INFORMATION:
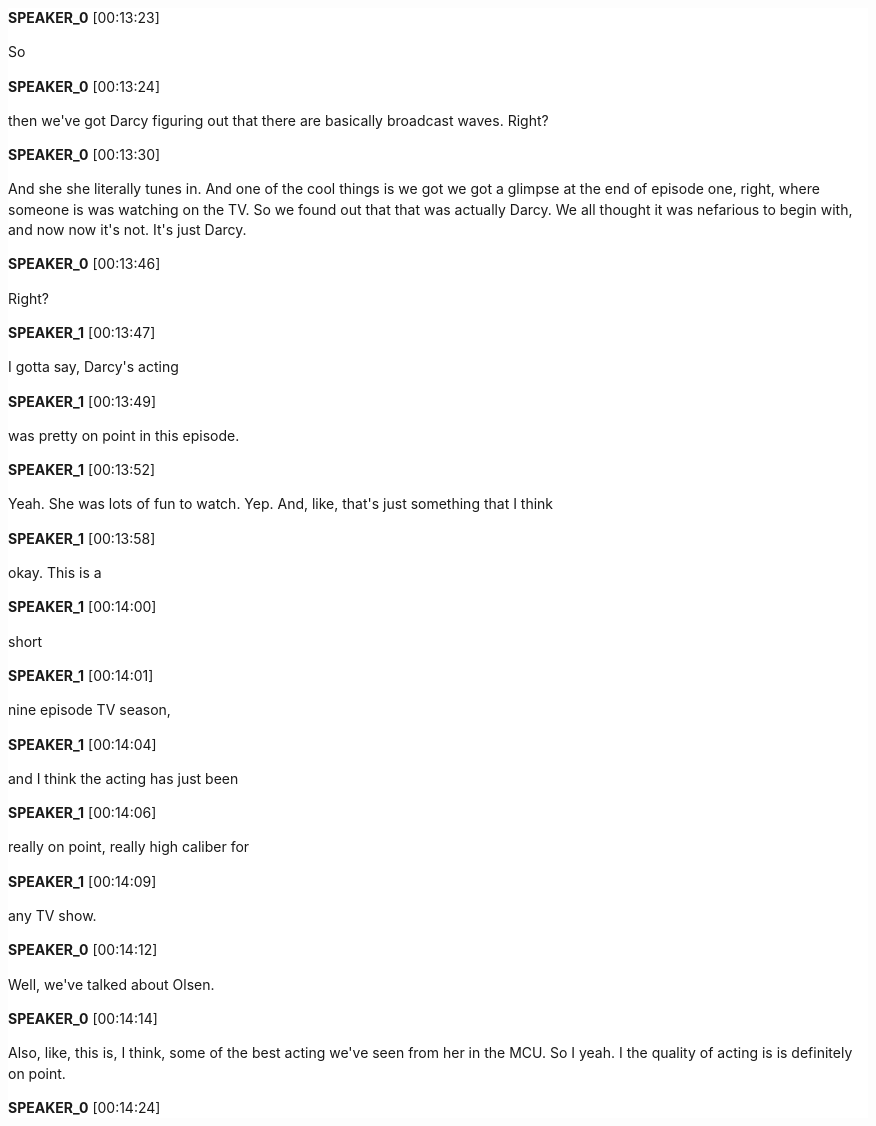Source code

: **SPEAKER_0** [00:13:23]

So

**SPEAKER_0** [00:13:24]

then we've got Darcy figuring out that there are basically broadcast waves. Right?

**SPEAKER_0** [00:13:30]

And she she literally tunes in. And one of the cool things is we got we got a glimpse at the end of episode one, right, where someone is was watching on the TV. So we found out that that was actually Darcy. We all thought it was nefarious to begin with, and now now it's not. It's just Darcy.

**SPEAKER_0** [00:13:46]

Right?

**SPEAKER_1** [00:13:47]

I gotta say, Darcy's acting

**SPEAKER_1** [00:13:49]

was pretty on point in this episode.

**SPEAKER_1** [00:13:52]

Yeah. She was lots of fun to watch. Yep. And, like, that's just something that I think

**SPEAKER_1** [00:13:58]

okay. This is a

**SPEAKER_1** [00:14:00]

short

**SPEAKER_1** [00:14:01]

nine episode TV season,

**SPEAKER_1** [00:14:04]

and I think the acting has just been

**SPEAKER_1** [00:14:06]

really on point, really high caliber for

**SPEAKER_1** [00:14:09]

any TV show.

**SPEAKER_0** [00:14:12]

Well, we've talked about Olsen.

**SPEAKER_0** [00:14:14]

Also, like, this is, I think, some of the best acting we've seen from her in the MCU. So I yeah. I the quality of acting is is definitely on point.

**SPEAKER_0** [00:14:24]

EXERCISE AIM:
Copy every line from the records above that contains the word "think".

ANSWER BOX:
Yeah. She was lots of fun to watch. Yep. And, like, that's just something that I think
and I think the acting has just been
Also, like, this is, I think, some of the best acting we've seen from her in the MCU. So I yeah. I the quality of acting is is definitely on point.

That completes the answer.